Paintings Department: must-see pictures
The Louvre Museum’s Paintings Department is special in that, apart from very few pieces, it only exhibits works from before 1848. This collection covers European painting movements from the 13th to the 19th century.
The history of the Louvre’s paintings department
François I began to collect works of art to form a royal collection. It is thanks to him that the Kingdom of France acquired the legendary and mysterious portrait of the Mona Lisa. The Louvre Museum opened towards the end of the French Revolution in 1793. The paintings transferred there are mainly exhibited in the Grand Gallery or the Quadrangle. The specialization of the Louvre Museum’s collection for paintings prior to 1848 dates from the 20th century.
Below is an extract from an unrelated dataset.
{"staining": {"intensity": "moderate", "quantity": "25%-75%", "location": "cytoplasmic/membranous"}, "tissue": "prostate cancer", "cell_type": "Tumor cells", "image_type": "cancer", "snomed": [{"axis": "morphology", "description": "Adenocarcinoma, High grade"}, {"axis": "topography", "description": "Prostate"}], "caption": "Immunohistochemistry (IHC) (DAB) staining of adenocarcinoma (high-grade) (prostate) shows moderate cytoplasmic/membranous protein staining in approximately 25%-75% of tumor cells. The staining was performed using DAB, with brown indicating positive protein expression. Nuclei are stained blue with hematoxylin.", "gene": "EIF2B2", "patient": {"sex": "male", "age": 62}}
In 1986, the decision was made for the more modern paintings to be put on display at the nearby Musée d’Orsay.
See the Louvre Museum’s collection of paintings
To admire the most beautiful paintings in the world exhibited at the Louvre, head to the first floor of the Denon wing and the second floor of the Richelieu and Sully wings. The Grand Gallery is one of the best known rooms and should not be missed. Almost 1,500 feet long and 42 feet wide, this majestic room of the palace is one of the entrances to room 6, where the Mona Lisa is displayed. It isn’t difficult to imagine the building’s royal past as you walk through it!
A selection of must-see pieces
The Mona Lisa is unsurprisingly one of the most popular paintings. But take a detour and visit 5 other noteworthy masterpieces!
The Last Supper
The Last Supper is a work, like the Mona Lisa, that is central to the intrigue in The Da Vinci Code. Revelations are made about it on the subject of Jesus’ real life. But setting fiction aside, this important painting by Leonardo da Vinci, painted from 1494 to 1498, is a must when you visit the Louvre . It depicts the last meal of Jesus at which he announced to his apostles that one of them was going to betray him. The faces of each person express anger, astonishment, and scandal in turn.
The Raft of the Medusa
Painted between 1818 and 1819, the Raft of the Medusa is a huge painting measuring 193.3 inches tall and 282.3 inches wide. The work of the Romantic painter Théodore Géricault, it is known for its pictorial composition, which gives an emotional account of the real event of the raft of the Medusa.
Liberty Leading the People
The painting of Liberty Leading the People was transferred to the Louvre in 1874. It is one of the most famous works by Eugène Delacroix and is an allegory often chosen to represent the French Republic. Its monumental size, 102.4 inches x 128.0 inches, convey to the spectator the importance of the events described.
The Musée National Eugène Delacroix in Saint-Germain des Prés in Paris is accessible with a Louvre Museum entrance ticket.
The Cheat with the Ace of Diamonds
The cheating theme was made popular by Caravaggio’s painting in the 16th century. At the time, the depiction of ordinary people was something of a novelty. This subject shows characters facing three quarters towards the outside of the painting, as if to reveal the cheating to the onlooker. The Cheat with the Ace of Diamonds by Georges de la Tour met these criteria.
Alexander the Great in Babylon
When Alexander the Great entered Babylon, Darius III of Persia fled his people and his palaces. Alexander the Great was triumphant and discovered a sumptuous city, far from what the Greeks had imagined. Behind the figure of Alexander, standing gloriously in his golden chariot, the hanging gardens, one of the 7 Wonders of the Ancient World, can be made out. Painted by Charles Le Brun in the time of Louis XIV, this painting is also known as the Triumph of Alexander.
The Louvre’s Paintings Department is the most popular with visitors, along with Egyptian Antiquities. Everyone wants to see the Mona Lisa at least once, even if it is from a distance. Beyoncé even made the trip, an episode that led to a selfie that went global.